» **WORK ORDER 1**:
From the garden discussion, output the stretch from "We have a trad." through "with various shrubs." word for word.
» **WORK ORDER 2**:
Turn the paragraph of the garden discussion that begins "We have a trad. lawned front garden" into a short list that keeps its main facts.

» **PASSAGE**:
----------------------------------------

At the side of the house there is another gravelled area filled with pots of palms, weeping willows and tree ferns.

Right at the bottom of the garden there is a sloping slate garden wfilled with alpines (and lots of bind weed - bah) and some dwarf fruit trees.

I don't do flower beds or weeding, just shrubs which can look after themselves.

liath · 01/07/2006 07:27

UCM - I'd LOVE an "as one fades the other blooms" type garden too! Had to start from scratch in the flower beds here so a lot of bedding plants this year but have had some sucess with:
Spring - bulbs. The anenomes were best, really pretty & lasted ages so will plant more this autumn
Then primroses & polyanthus. Spring flowering clematis, saxifrage, aubretia
May/June - planted pansies for intstant colour
July - sweet peas, lavender. Roses are out. Honeysuckle about to come out.
Later - hebes and have put in Asters for autumn colour.

What are your hot tips, Countess Dracula (and anyone else with that sort of garden)?

Bozza · 01/07/2006 13:54

We have a trad. lawned front garden with borders on 2 1/2 side (will be 3 when I finish digging it out with low mixed planting. At the other side of the drive is a rockery. Down the side of the house which is just a narrow strip between us and next door and so v. shady I have a gravel area planted with ferns, hostas and a climbing hydrangea. The back garden has a T-shaped patio with a pergola over the patio doors. At the other side is the kid's small playhouse fenced off area for bins and a sand pit. There are two deep borders at each side of the T bit and in the central bit a step up onto the lawn which is unfortunately sloping - meaning that the footballs are forever in the plants. At the top is a border with 3 cherry trees underplanted with various shrubs.

Overall the garden is very green but would like more colour going on.

BadHair · 01/07/2006 14:35

Mine is work in progress. Large, bare, stony, area of dirt where greenhouse was recently removed from. Children love digging in it for some reason, and I predict a riot when it's grassed over next week.

Flower beds are full of just thin dirt and are in the process of being dug out and replanted. So far have dug up 15 empty half-bottles of vodka. Neighbour tells me that when the last incumbents of my house were here they found 26 buried bottles, so there's doubtless more to come.

Path is still in existence but shortly due to be moved. Washing line has gone as one end was tied up to the greenhouse.

----------------------------------------

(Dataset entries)

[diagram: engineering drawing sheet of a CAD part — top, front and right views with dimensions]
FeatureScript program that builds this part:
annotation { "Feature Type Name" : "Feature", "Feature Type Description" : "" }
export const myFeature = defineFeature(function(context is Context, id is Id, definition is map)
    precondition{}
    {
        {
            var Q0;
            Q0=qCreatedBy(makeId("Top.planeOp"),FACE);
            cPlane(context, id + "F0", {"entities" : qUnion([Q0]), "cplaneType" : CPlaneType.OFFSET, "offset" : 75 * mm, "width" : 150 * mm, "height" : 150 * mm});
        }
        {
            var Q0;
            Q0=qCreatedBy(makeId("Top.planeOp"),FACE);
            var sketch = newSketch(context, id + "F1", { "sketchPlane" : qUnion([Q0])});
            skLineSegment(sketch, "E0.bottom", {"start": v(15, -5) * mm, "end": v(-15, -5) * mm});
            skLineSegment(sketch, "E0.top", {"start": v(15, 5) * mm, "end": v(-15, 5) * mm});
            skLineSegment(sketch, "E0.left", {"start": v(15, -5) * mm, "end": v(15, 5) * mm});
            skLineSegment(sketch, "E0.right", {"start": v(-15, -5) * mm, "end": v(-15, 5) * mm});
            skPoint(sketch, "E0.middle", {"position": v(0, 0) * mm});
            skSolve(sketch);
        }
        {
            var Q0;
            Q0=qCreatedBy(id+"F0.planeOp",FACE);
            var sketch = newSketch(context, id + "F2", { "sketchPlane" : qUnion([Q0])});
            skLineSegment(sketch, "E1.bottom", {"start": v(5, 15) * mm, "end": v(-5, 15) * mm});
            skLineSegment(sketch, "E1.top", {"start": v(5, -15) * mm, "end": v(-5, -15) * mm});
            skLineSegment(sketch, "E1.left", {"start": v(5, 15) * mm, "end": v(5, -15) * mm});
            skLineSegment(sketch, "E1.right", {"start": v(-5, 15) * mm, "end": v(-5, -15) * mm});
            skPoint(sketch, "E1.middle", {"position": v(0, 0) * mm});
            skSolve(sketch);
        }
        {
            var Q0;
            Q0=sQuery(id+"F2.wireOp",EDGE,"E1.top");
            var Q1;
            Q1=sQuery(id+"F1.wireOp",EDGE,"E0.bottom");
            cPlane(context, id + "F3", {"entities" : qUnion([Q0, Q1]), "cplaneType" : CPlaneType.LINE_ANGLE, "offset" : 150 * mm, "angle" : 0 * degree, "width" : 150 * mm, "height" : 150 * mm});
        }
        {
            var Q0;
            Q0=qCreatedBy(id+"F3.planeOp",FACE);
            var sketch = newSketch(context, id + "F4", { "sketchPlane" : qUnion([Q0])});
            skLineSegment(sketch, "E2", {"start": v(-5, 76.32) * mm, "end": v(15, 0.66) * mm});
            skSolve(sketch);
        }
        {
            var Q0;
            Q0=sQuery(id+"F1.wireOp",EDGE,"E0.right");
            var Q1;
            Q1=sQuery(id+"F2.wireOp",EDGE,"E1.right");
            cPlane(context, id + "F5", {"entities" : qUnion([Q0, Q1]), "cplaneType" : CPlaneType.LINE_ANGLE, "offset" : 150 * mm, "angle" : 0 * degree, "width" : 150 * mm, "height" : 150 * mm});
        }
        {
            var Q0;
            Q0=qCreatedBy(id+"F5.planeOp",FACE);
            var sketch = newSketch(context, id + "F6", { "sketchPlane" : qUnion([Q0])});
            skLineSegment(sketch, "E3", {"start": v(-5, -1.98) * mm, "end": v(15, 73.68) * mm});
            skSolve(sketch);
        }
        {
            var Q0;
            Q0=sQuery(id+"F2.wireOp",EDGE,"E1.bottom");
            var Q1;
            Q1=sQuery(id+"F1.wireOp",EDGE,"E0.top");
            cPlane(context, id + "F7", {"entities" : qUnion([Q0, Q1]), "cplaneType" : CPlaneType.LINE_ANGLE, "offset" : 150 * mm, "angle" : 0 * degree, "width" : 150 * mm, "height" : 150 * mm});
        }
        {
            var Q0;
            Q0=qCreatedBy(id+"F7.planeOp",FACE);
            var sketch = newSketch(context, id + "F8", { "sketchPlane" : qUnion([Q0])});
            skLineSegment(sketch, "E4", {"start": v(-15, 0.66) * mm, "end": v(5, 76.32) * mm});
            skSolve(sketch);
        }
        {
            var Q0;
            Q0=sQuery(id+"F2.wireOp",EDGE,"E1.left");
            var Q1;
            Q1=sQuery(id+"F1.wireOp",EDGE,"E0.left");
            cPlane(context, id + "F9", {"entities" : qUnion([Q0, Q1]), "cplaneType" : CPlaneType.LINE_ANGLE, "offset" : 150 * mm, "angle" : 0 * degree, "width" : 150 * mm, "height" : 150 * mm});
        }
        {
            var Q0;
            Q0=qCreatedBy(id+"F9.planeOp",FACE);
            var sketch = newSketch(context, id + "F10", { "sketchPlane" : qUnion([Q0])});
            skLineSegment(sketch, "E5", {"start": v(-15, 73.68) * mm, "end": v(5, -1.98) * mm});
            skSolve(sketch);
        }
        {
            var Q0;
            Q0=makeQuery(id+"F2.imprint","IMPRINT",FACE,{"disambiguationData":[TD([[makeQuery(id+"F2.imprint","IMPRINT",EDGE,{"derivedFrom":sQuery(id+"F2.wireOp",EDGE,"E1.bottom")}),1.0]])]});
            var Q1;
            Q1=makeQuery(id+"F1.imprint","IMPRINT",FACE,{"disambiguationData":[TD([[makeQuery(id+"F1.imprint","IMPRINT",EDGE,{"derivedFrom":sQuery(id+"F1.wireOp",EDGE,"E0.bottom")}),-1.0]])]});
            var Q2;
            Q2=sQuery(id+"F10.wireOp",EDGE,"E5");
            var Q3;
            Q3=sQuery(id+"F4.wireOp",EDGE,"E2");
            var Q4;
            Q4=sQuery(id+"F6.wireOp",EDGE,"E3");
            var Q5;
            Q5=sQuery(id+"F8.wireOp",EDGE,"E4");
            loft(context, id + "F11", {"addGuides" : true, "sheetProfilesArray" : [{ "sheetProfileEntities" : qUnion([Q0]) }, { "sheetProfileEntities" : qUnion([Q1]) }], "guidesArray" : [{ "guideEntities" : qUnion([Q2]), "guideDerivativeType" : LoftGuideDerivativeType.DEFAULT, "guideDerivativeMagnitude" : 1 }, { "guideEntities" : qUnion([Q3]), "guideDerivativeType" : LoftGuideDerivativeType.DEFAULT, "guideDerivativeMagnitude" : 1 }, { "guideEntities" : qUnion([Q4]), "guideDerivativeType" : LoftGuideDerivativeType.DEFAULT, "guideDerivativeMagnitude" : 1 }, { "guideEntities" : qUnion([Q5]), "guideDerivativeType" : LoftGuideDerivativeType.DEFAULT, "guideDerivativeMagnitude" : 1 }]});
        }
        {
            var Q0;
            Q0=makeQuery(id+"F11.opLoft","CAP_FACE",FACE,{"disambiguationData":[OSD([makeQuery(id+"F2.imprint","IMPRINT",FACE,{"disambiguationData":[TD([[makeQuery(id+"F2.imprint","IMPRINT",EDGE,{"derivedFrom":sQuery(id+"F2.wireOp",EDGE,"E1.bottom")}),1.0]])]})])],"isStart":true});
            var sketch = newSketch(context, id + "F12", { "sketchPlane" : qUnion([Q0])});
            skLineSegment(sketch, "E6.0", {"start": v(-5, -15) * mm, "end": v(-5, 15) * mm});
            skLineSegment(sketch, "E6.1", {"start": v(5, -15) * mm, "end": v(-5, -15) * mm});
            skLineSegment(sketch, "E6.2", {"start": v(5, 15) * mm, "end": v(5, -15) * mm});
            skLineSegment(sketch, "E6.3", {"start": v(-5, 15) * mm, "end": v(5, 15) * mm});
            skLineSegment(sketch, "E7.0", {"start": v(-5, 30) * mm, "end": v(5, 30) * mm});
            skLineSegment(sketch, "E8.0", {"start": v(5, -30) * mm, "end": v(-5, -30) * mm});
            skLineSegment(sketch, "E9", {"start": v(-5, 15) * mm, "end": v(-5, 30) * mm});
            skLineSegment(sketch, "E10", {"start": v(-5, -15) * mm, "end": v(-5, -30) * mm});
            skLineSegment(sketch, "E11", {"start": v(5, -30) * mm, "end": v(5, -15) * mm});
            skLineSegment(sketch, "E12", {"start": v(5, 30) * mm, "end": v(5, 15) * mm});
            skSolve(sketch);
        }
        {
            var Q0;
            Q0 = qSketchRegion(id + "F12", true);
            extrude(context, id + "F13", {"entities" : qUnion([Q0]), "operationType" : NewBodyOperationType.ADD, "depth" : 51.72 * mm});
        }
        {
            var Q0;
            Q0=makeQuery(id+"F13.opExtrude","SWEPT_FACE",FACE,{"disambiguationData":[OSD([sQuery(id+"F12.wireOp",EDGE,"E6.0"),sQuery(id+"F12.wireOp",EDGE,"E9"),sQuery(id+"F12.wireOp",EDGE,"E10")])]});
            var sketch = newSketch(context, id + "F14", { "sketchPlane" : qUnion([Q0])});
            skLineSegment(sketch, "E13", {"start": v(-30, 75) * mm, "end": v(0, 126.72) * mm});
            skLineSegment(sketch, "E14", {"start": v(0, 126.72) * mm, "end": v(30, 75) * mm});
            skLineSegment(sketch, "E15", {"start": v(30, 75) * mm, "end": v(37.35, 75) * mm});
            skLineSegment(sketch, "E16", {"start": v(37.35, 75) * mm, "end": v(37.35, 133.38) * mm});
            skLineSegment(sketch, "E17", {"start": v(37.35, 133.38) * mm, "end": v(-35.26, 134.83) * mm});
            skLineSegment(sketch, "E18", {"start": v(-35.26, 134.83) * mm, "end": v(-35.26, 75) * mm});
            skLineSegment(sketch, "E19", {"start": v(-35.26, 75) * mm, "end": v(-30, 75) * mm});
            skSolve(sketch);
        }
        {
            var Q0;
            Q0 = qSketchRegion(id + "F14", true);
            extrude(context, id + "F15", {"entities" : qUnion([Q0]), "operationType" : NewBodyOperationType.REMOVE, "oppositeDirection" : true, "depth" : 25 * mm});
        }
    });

----------------------------------------

» **RESPONSE AREA 1**:
We have a trad. lawned front garden with borders on 2 1/2 side (will be 3 when I finish digging it out with low mixed planting. At the other side of the drive is a rockery. Down the side of the house which is just a narrow strip between us and next door and so v. shady I have a gravel area planted with ferns, hostas and a climbing hydrangea. The back garden has a T-shaped patio with a pergola over the patio doors. At the other side is the kid's small playhouse fenced off area for bins and a sand pit. There are two deep borders at each side of the T bit and in the central bit a step up onto the lawn which is unfortunately sloping - meaning that the footballs are forever in the plants. At the top is a border with 3 cherry trees underplanted with various shrubs.

» **RESPONSE AREA 2**:
- Front garden: traditional lawn, with borders of low mixed planting on two and a half sides (three once the digging is finished) and a rockery on the other side of the drive.
- Side of the house: a narrow, very shady strip with a gravel area of ferns, hostas and a climbing hydrangea.
- Back garden: a T-shaped patio with a pergola over the patio doors. On the other side are a small playhouse, a fenced-off area for bins, and a sand pit.
- Two deep borders sit at each side of the T. In the middle, a step leads up to a sloping lawn, so footballs keep landing in the plants.
- At the top: a border with three cherry trees, underplanted with various shrubs.